Article Link:https://arxiv.org/pdf/2212.09748.pdf

Abstract

We explore a new class of diffusion models based on the transformer architecture. We train latent diffusion models of images, replacing the commonly-used U-Net backbone with a transformer that operates on latent patches. We analyze the scalability of our Diffusion Transformers (DiTs) through the lens of forward pass complexity as measured by Gflops. We find that DiTs with higher Gflops—through increased transformer depth/width or increased number of input tokens—consistently have lower FID. In addition to possessing good scalability properties, our largest DiT-XL/2 models outperform all prior diffusion models on the classconditional ImageNet 512 512 and 256 256 benchmarks, achieving a state-of-the-art FID of 2.27 on the latter.

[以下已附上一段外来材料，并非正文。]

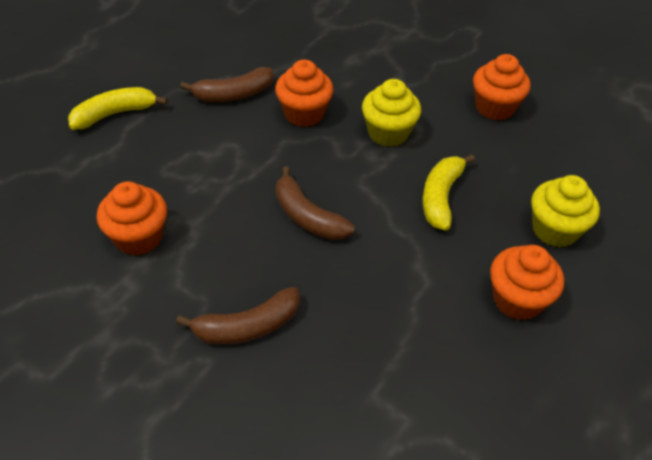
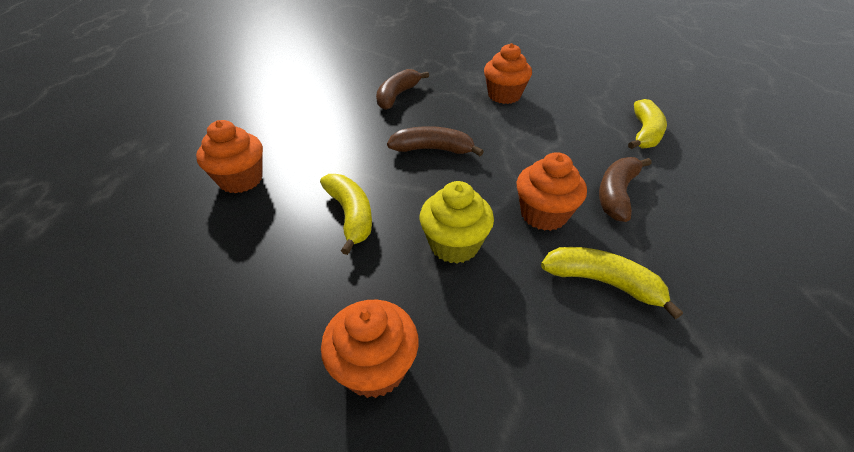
camera: 140 degrees right, 5 degrees down
yellow cupcake [531,175,600,247] -> none
none -> yellow banana [541,247,683,319]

我们探索了一种基于 Transformer 架构的新型扩散模型。我们训练图像的潜在扩散模型，用一个在潜在补丁上运行的 Transformer 替换了常用的 U-Net 主干网络。我们通过前向传递复杂度的视角（以 GFLOPs 衡量）分析了我们的扩散 Transformer (DiT) 的可扩展性。我们发现，具有更高 GFLOPs 的 DiT（通过增加 Transformer 的深度/宽度或增加输入 tokens 的数量）始终具有更低的 FID。除了具有良好的可扩展性之外，我们最大的 DiT-XL/2 模型在 classconditional ImageNet 512x512 和 256x256 基准测试中优于所有先前的扩散模型，在后者上实现了 2.27 的最先进 FID。

U-Net 架构

U-Net 是一种常用于图像分割任务的深度学习架构，其核心是一个 U 形的编码-解码结构，由以下三部分组成：

编码器（Encoder）：压缩器 - 提取特征（卷积层组成，池化层）
解码器（Decoder）：解压器 - 补回特征（多个卷积块）
跳跃连接（Skip Connection）：连接编码器和解码器

U-Net架构示意图

复杂度说明

GFLOPs（每秒十亿次浮点运算）用于衡量网络在处理数据时需要进行的运算量，包括加法、乘法等操作。

FID（Fréchet Inception Distance）是一种用于评估生成模型（如生成对抗网络GAN）生成图像质量的指标。

FID值越低，表示生成图像与真实图像越相似，质量越高